The original Rosa Gallica from which Rosa Mundi was bred.



Some years ago, an old conifer was felled by a gale one night. It left the bare trunk of its partner tree looking open and ugly, so we planted a climbing white rose, Seagull, to hide the damage as it grew. Now, the conifer has sprouted new, dark green branches and the Seagull roses weave amongst them in bright contrast. At first glance, each spray of roses looks like a flock of white birds in flight.




Below are the two climbing rose plants of Paul`s Himalayan Musk, which pour themselves up and over an old wooden pergola. This years flowers have been so plentiful and exuberant. Their sweet musk rose scent filled the garden and the rooms of the house. Now, in early July, their show is over and drying petals litter the garden beneath.







This lovely apricot rose started life as a small patio rose. Now it has grown and mingled with the heady scented white philadelphus beside it.






In an island border where the colours are those of flame, smoke and fire, a Lady Penelope rose climbs up the trunk of an old, pruned cherry and then shoots bright coral sprays of flowers out like showers of sparks.


Sunday, 4 July 2010

The Ponies on Stanpit Marsh


A hot, breezy Saturday afternoon in late June. On Stanpit Marsh, the saltwater, marshland nature reserve on the eastern edge of Christchurch Harbour, a herd of New Forest mares live with their foals and a stallion. All summer long, they will graze the lush marshland grass and herbage, growing sleek and round. The foals, still less than three months old, are sturdy and tall. Safe in the disciplined herd environment, they begin to leave their mother`s sides, to find friends to play with.


As we walked down the gravel track, the mares and foals were stirring from a mid afternoon sleep by the water side. The stallion, not a New Forest Pony, is a sturdy little horse of around 15hh. He is a spotted Appaloosa horse, chosen to sire these foals because his progeny should produce New Forest Cross horses with spotted coats, who may grow slightly larger than the average New Forest pony. In these times of recession, the commoner owners have decided to breed animals more likely to make the size of adult riding horses. If the young horses also have Appaloosa or coloured markings, they will be deemed even more desirable and should sell more favourably.

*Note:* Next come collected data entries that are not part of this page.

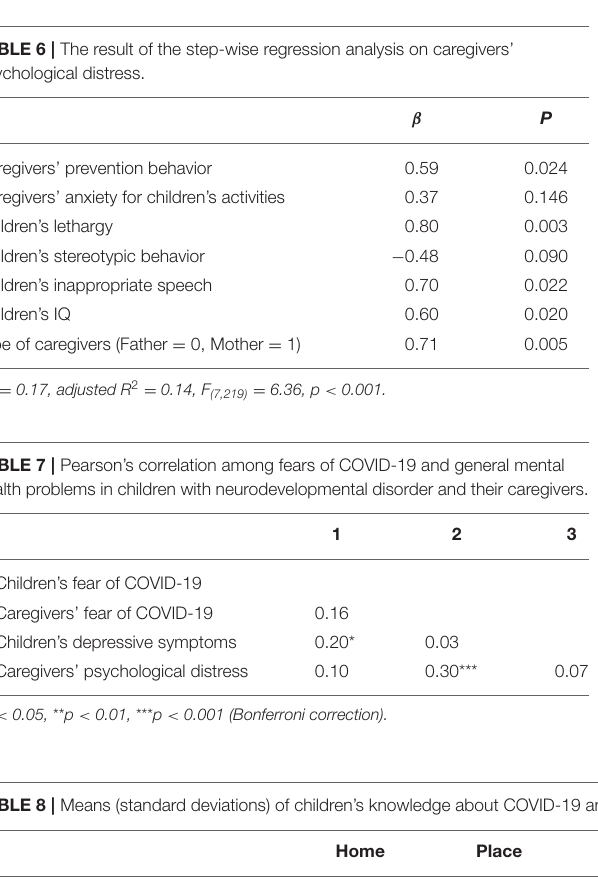
TABLE 6 | The result of the step-wise regression analysis on caregivers’ psychological distress.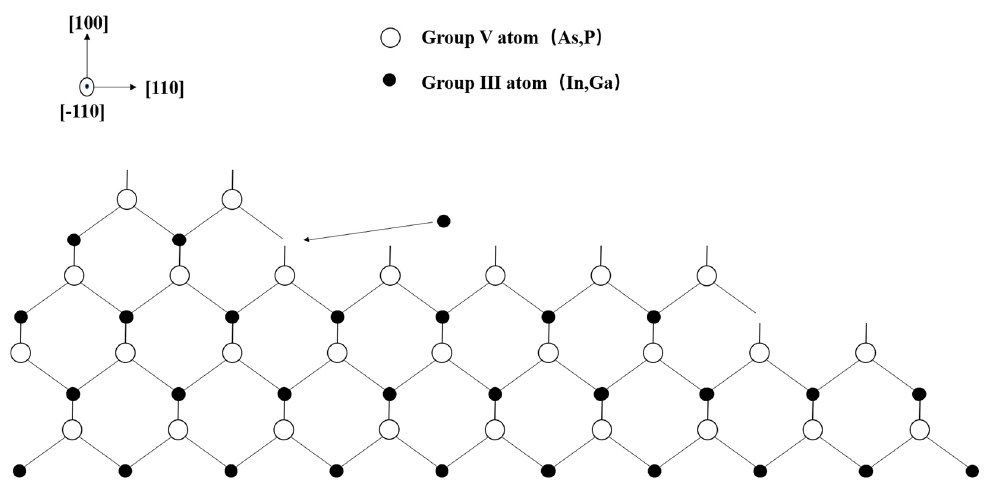
Figure 5. Schematic illustration of the growth process.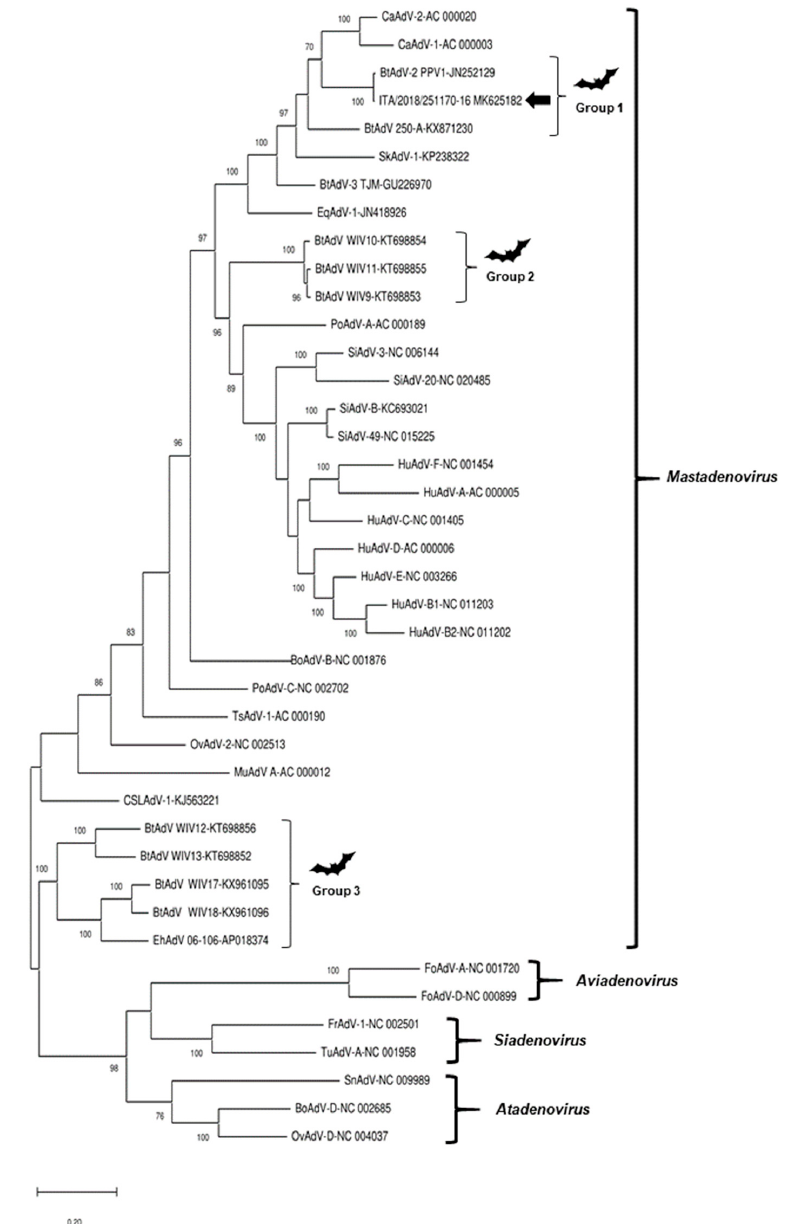
Figure 3. Phylogenetic tree based on the full-length genome of representative members of Mastadenovirus , Aviadenovirus , Siadenovirus , and Atadenovirus genera. GenBank accession numbers are provided for reference strains. The tree was generated using the maximum-likelihood method with the Jukes–Cantor algorithm of distance correction, with bootstrapping up to 1000 replicates. Bootstrap values >70% are shown. Scale bar indicates nt substitutions per site. Black arrow indicates the strain retrieved in this study. CaAdV, canine adenovirus, BtAdV, bat adenovirus, SkAdV, skunk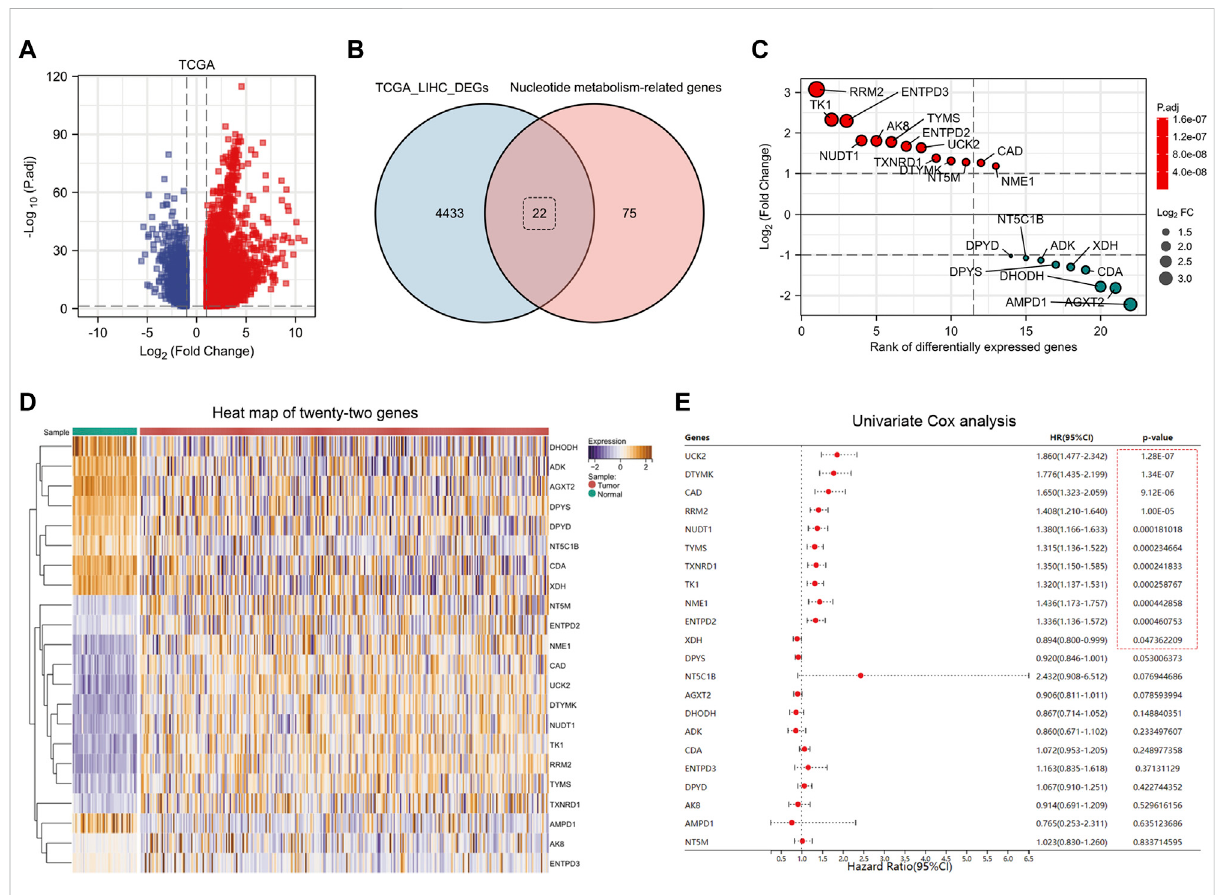
FIGURE 1 Identi fi cationofelevennucleotidemetabolismgenesassociated withprognosis inhepatocellularcarcinoma. (A) DEGs inTCGA-LIHCdatabase were identi fi ed using DESeq2 algorithm (FDR < 0.05, Log2|FC| > 1). (B) Twenty-two DEGs related to nucleotide metabolism were screened by Venn diagram. (C) Fold changes of the twenty-two DEGs. (D) Heat map showed the expression differences of twenty-two genes in paracancerous versus tumor tissues (after normalization). (E) Univariate Cox analysis screened eleven prognosis-related nucleotide metabolism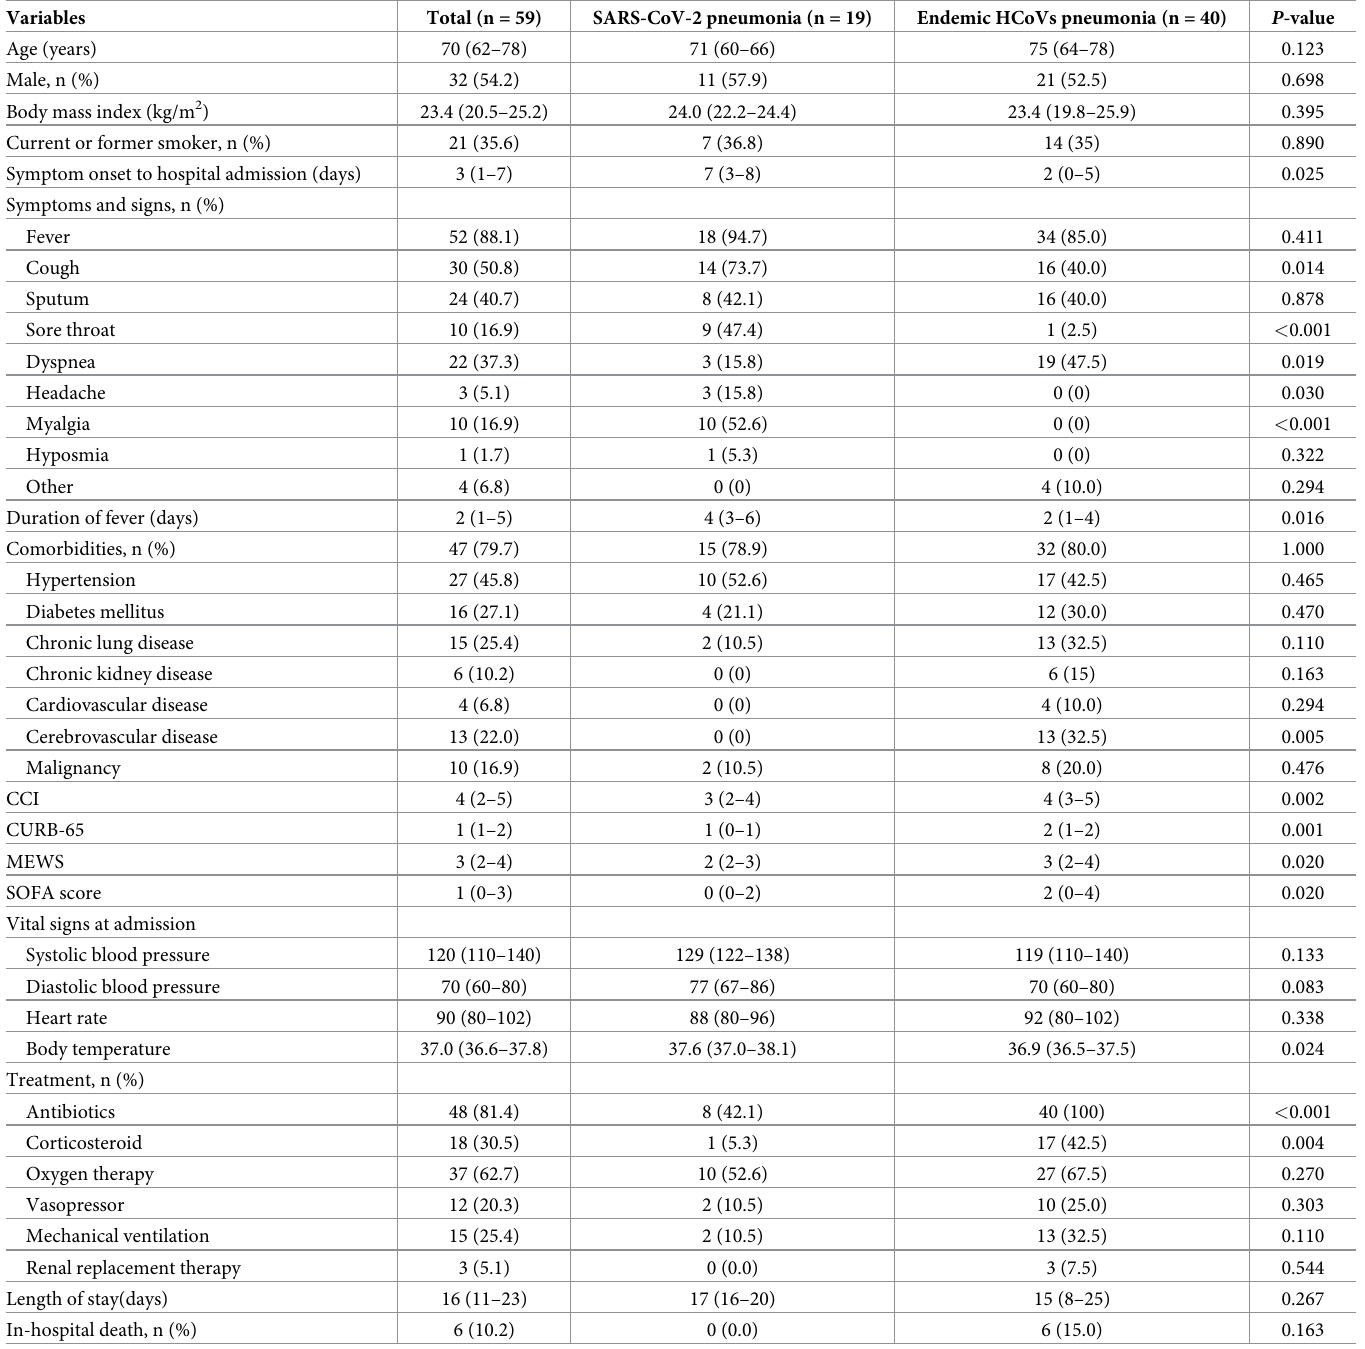
Table 1. Baseline characteristics of the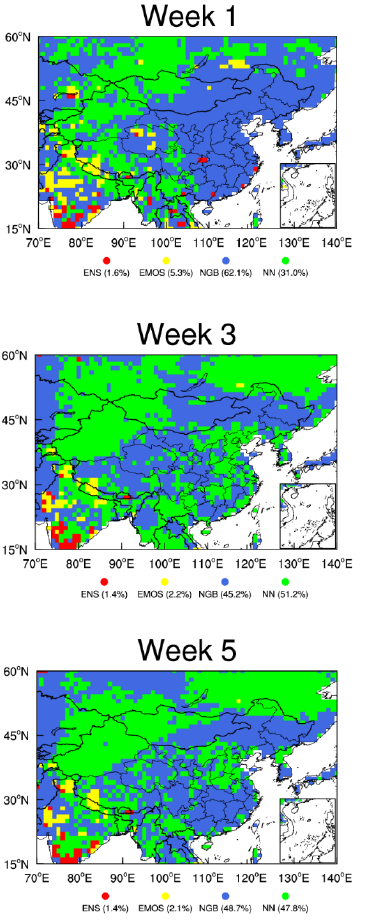
Figure 8. Percentage of the best-performing post-processing methods over the land surface in terms of the mean continuous ranked probability score over validation period at different lead times. The percentage of the best-performing forecast of each method is listed under the mosaic image. ENS, raw ensemble; EMOS, ensemble model output statistics; NGB, natural gradient boosting; NN, neural network.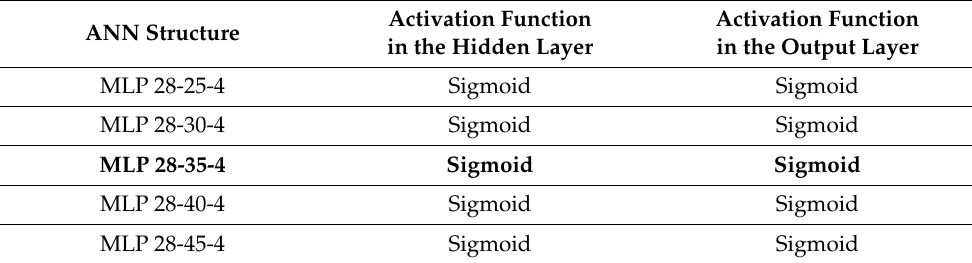
Table 3. The best MLP network models for diagnostic measures. ANN Structure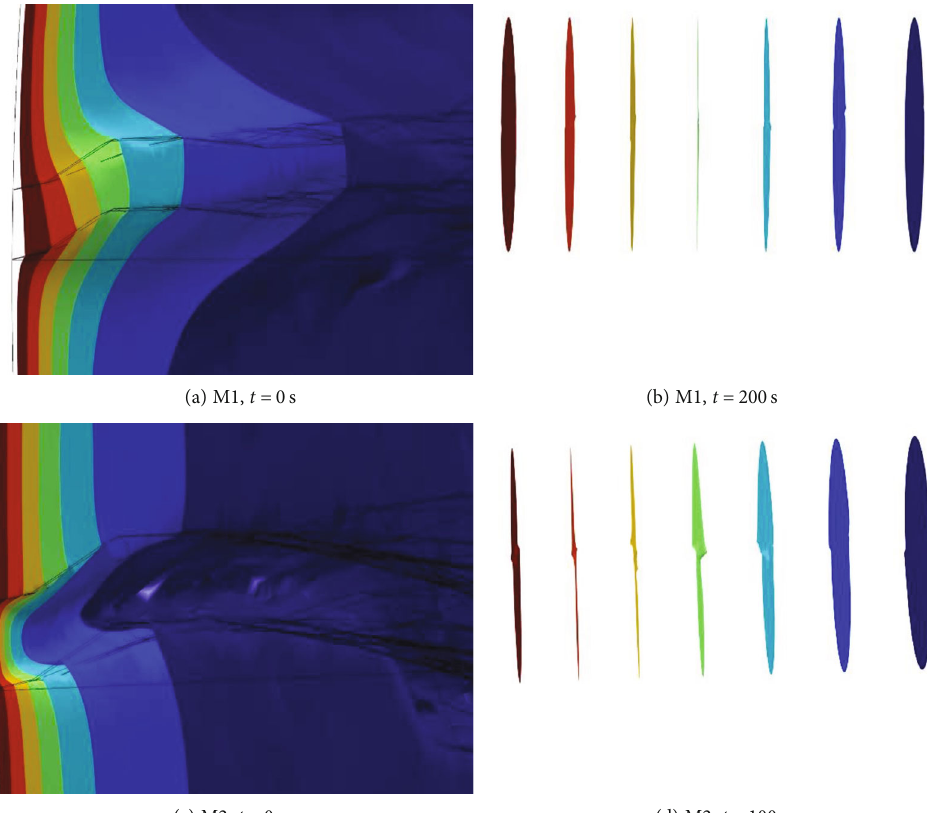
Figure 8: Isosurfaces of the pore water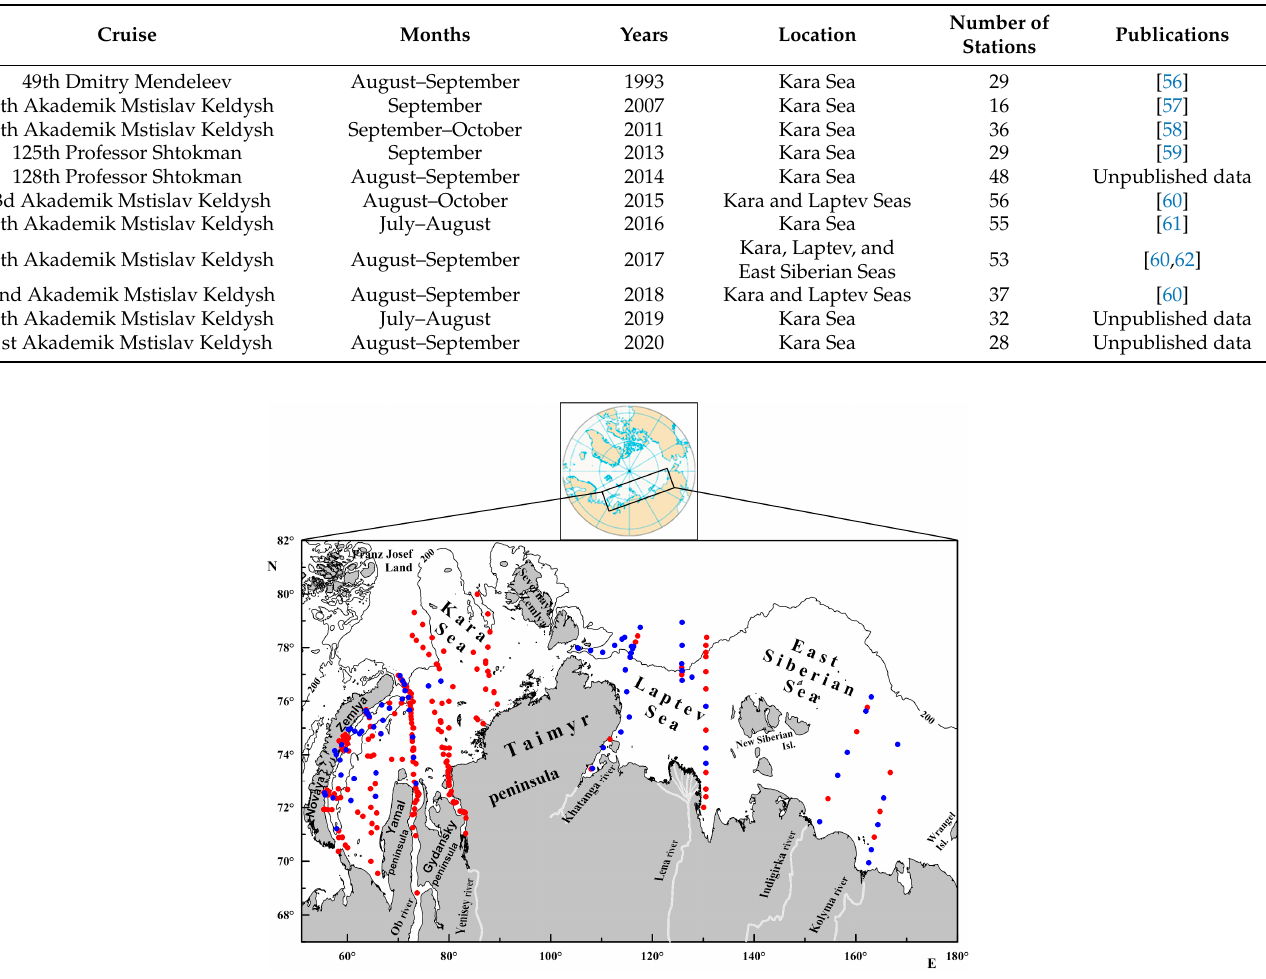
Figure 1. Locations of the sampling sites in the Siberian Seas where the calculations of the optimal assimilation number (P bopt ) were performed. The red circles indicate the sites where the calculations of P bopt of the total phytoplankton were carried out. The blue circles indicate the sites where the calculations of P bopt of size-fractionated phytoplankton were performed. The sampling depths were defined after a preliminary sounding of temperature, con- ductivity, and chlorophyll fluorescence using a CTD probe SBE-19 and SBE-32 (Seabird Electronics Inc., Bellevue, USA). Niskin bottles were deployed at the stations to obtain water samples from discrete depths within the upper 100 m layer. Trace metal cleaning procedures (e.g., Teflon-coated covers and springs for the Niskin bottles) [63] were used during all the cruises. 2.2. The Field Data The methods for determining PP and Chl a are described in detail in previous studies [47,57]. PP was estimated on board using a radiocarbon technique [64] according to sim- ulated in situ approach. Acid-cleaned 160 mL bottles with water samples after the addi- tion of sodium bicarbonate (NaH 14 CO 3 , 0.05 μ Ci per 1 mL of sample) were placed under neutral lighting filters and exposed for half of a light day in a deck incubator with the seawater temperature maintained at the in situ conditions. The transparency of neutral lighting filters was chosen based on the light exposure conditions at the sampling depths after the sounding of underwater photosynthetically available radiation (PAR). After ex- posure, the samples were filtered onto a 0.45 μ m nitrocellulose membrane “Vladipore” (Vladipore, Vladimir, Russia). After filtration, the samples were treated with 0.1 N HCl and filtered seawater, dried overnight, and placed in a scintillation vial with 10 mL of the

Here is the stallion, who left his flirtations with a bay mare to come and meet one of his foals. I loved the way the youngsters walked along the wooden bridge, which raised their height and made it easier to have a mutual grooming session with their sire. Three foals lined up for a turn to bond with the stallion. To each of them in turn, he gently gave his time and attention. A good father to his foals.





Some of the sleepier foals and their mothers still rested or grazed out on the waterfront, until they realised that their little herd was moving on without them. It was time to catch up and join the others.



Past the salt water inlets where young fish hatch in the shelter of the reeds.



Past the wide marshes where reeds, lush grass and wild flowers grow.



Sometimes venturing ahead of Mum.



Following the lead mare and her foal, down to the edge of Priory Marsh, to drink.



Mares and foals begin to gather. Wading into cool water. Pawing and splashing, and then settling down to drink their fill.The little beach on Priory Marsh is just downstream from the confluence of two rivers. The River Stour drains down from Dorset to meet the Wiltshire and Hampshire River Avon in Christchurch Harbour, just south of the Priory Church and the town. The Saxon name for Christchurch was Twyneham, which means " the place where two rivers meet". As the two river currents flow south towards the sea, they wash the shores with fresh water, diluting the saline of the harbour enough for horses to safely drink.



One of the stragglers, not wanting to be left behind, this bay foal was careful to avoid the gravelly path and to walk on easier grass.



Slaking the thirst of a hot day.....



...and then moving on to graze beside the path.



The herd seemed to settle after their drink. We left them grazing, with the stallion cropping grass just a little way apart. It was time for the mares to eat companionably together while the foals found a friend to groom amongst flower studded grasses. Behind these two, a flock of starlings whirled and landed to feed on the insect-rich marsh.